I’ve learned to say “Oh, look! A baby!” in such a way that people truly think I’m happy to see a baby sitting nearby on the plane. Passengers look at me in disbelief. Which reminds me, pay whatever necessary for top quality noise-cancelling headphones. They’re worth every penny.
Last week in Salt Lake City I had a hotel room neighbor fall asleep with their TV on. I heard his TV and his snores through the wall. I called his room throughout the night to jolt him awake so he’d turn over. It was that same room where a wall panel fell on me while working at the desk.

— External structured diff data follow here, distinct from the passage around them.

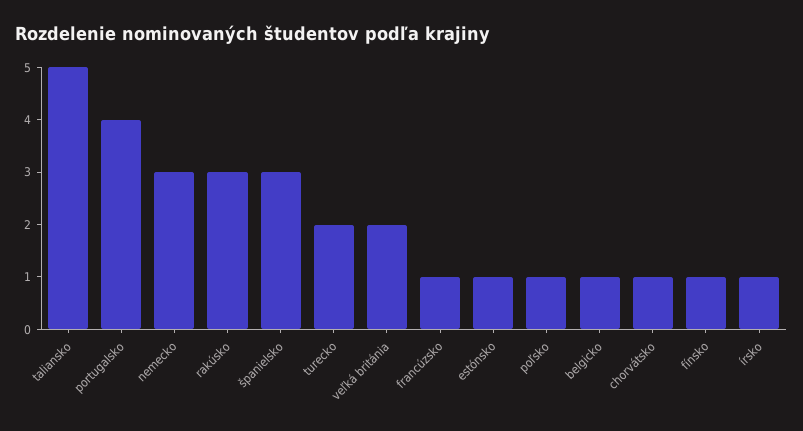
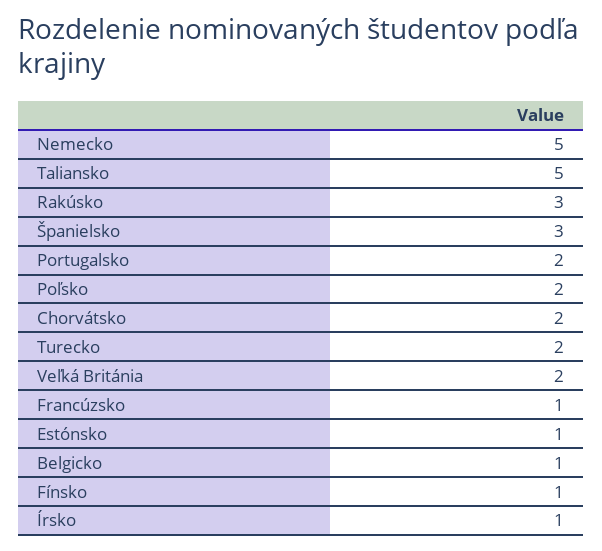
  {
    "taliansko": 5,
-   "portugalsko": 4,
+   "portugalsko": 2,
-   "nemecko": 3,
+   "nemecko": 5,
    "rakúsko": 3,
    "španielsko": 3,
    "turecko": 2,
    "veľká británia": 2,
    "francúzsko": 1,
    "estónsko": 1,
-   "poľsko": 1,
+   "poľsko": 2,
    "belgicko": 1,
-   "chorvátsko": 1,
+   "chorvátsko": 2,
    "fínsko": 1,
    "írsko": 1
  }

I had an Uber driver in Fort Myers immediately say “no hablo ingles.” About twenty minutes into the ride, he took a phone call in perfect English. I paid $23 for one Stella Artois beer in a busy Marco Island resort. That caught my attention. I’m now in Monterey, California. It’s a spectacular day and I’m writing this on the hotel patio with a coffee. Everyone is enjoying the perfect weather, especially the homeless man talking to himself while urinating in a potted plant not far away and the guy dressed as a ninja with only his eyes showing, holding a real machete.
I don’t much like traveling. I like being there. However, there is no way to get someplace different without traveling. It’s the price I pay for the work I do and the vacations I enjoy. I used to suffer loudly during each trip, bemoaning the travel. Now, I look for the stories happening all around me. Like now, watching the machete ninja who’s just spotted the urinating homeless man wondering if I’m going to have to put down my coffee.
I’m Cam Marston and I’m just Keepin It Real.